Work item:
Only the lines holding the string "SQUARE" are needed; copy each of them from the data.

Exercise input:

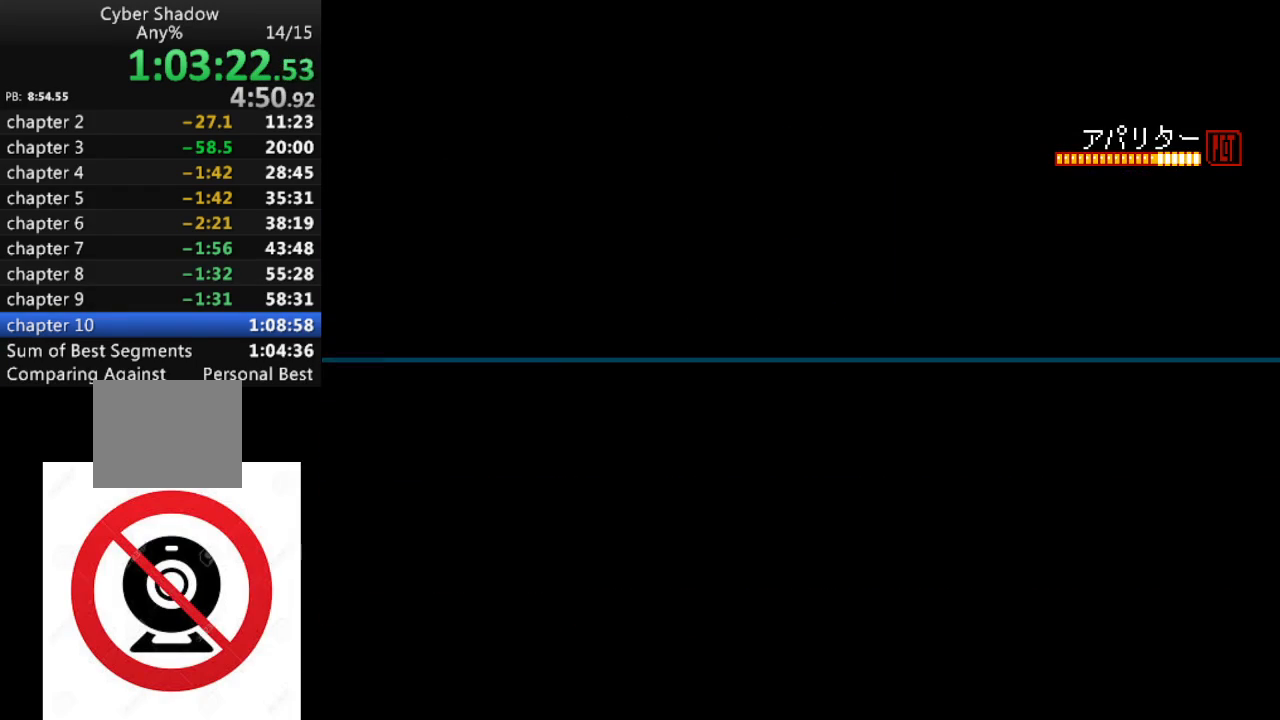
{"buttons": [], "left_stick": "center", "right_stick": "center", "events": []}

---

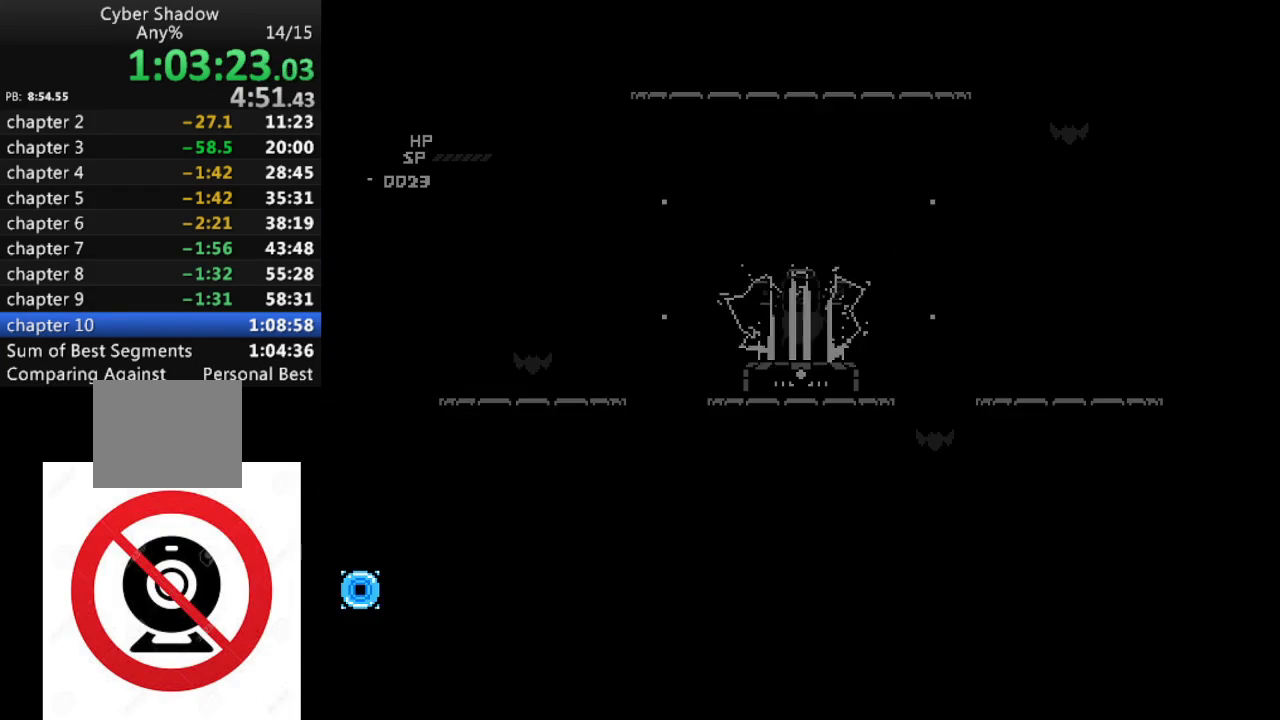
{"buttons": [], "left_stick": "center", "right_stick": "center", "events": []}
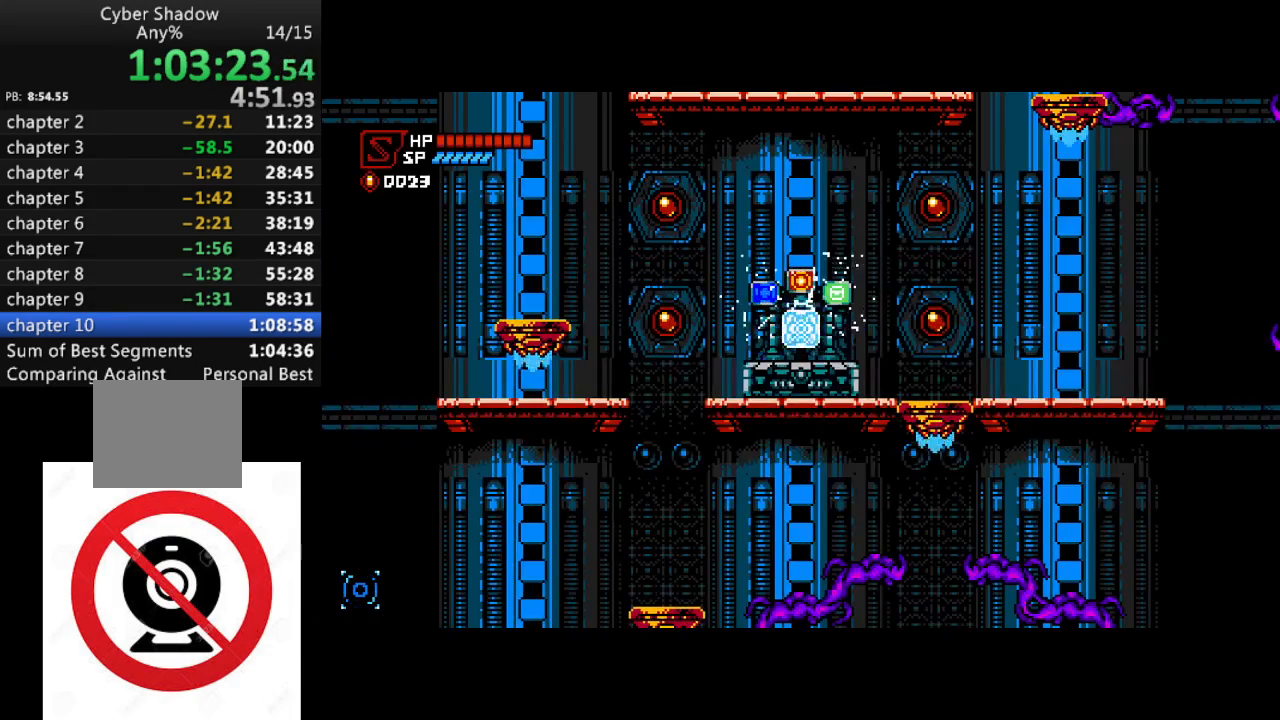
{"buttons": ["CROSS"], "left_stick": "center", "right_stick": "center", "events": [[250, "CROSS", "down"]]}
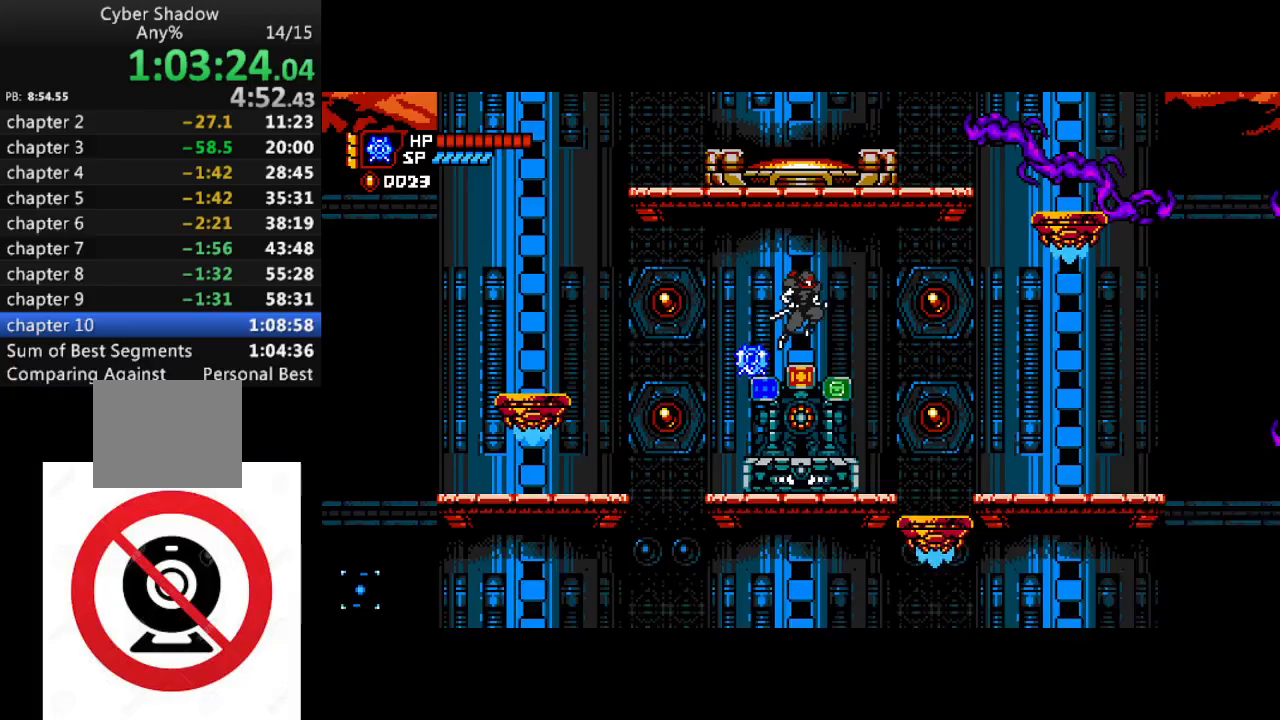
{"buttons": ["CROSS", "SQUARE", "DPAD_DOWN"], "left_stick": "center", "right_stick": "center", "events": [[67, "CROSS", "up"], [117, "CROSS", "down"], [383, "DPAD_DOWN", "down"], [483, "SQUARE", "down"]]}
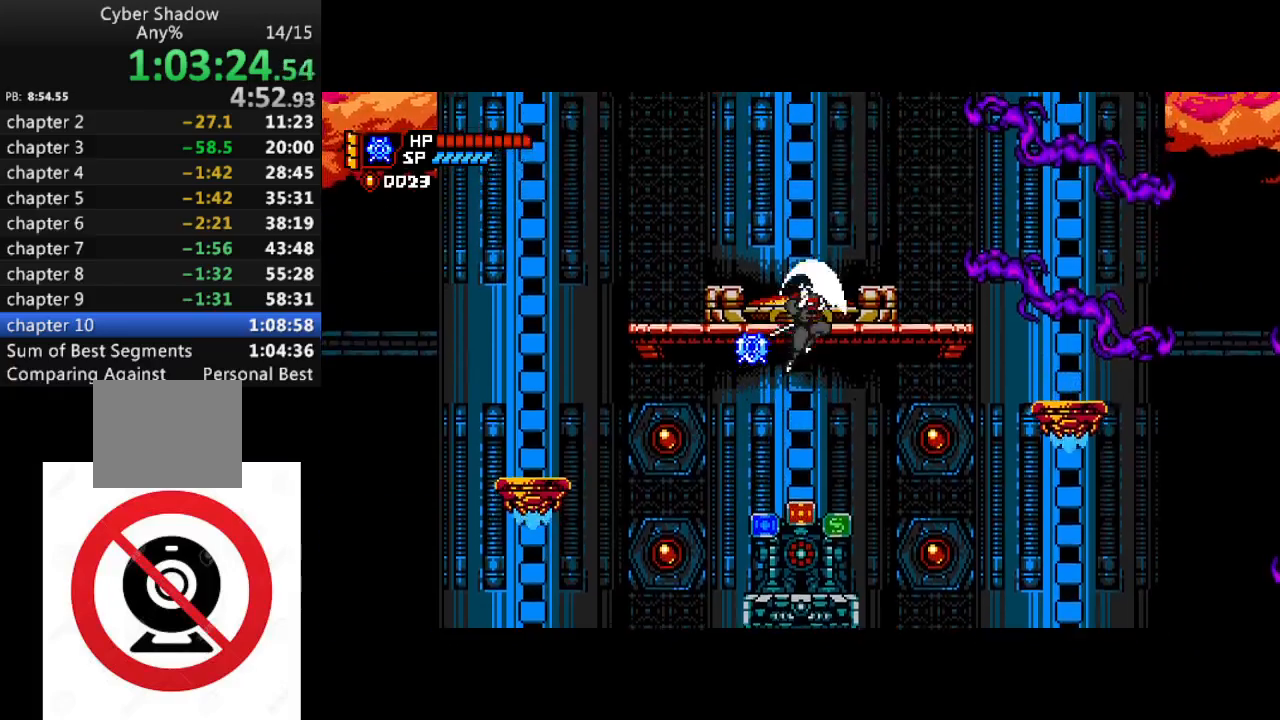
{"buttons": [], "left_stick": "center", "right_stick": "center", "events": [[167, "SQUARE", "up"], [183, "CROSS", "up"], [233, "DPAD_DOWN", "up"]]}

Result:
{"buttons": ["CROSS", "SQUARE", "DPAD_DOWN"], "left_stick": "center", "right_stick": "center", "events": [[67, "CROSS", "up"], [117, "CROSS", "down"], [383, "DPAD_DOWN", "down"], [483, "SQUARE", "down"]]}
{"buttons": [], "left_stick": "center", "right_stick": "center", "events": [[167, "SQUARE", "up"], [183, "CROSS", "up"], [233, "DPAD_DOWN", "up"]]}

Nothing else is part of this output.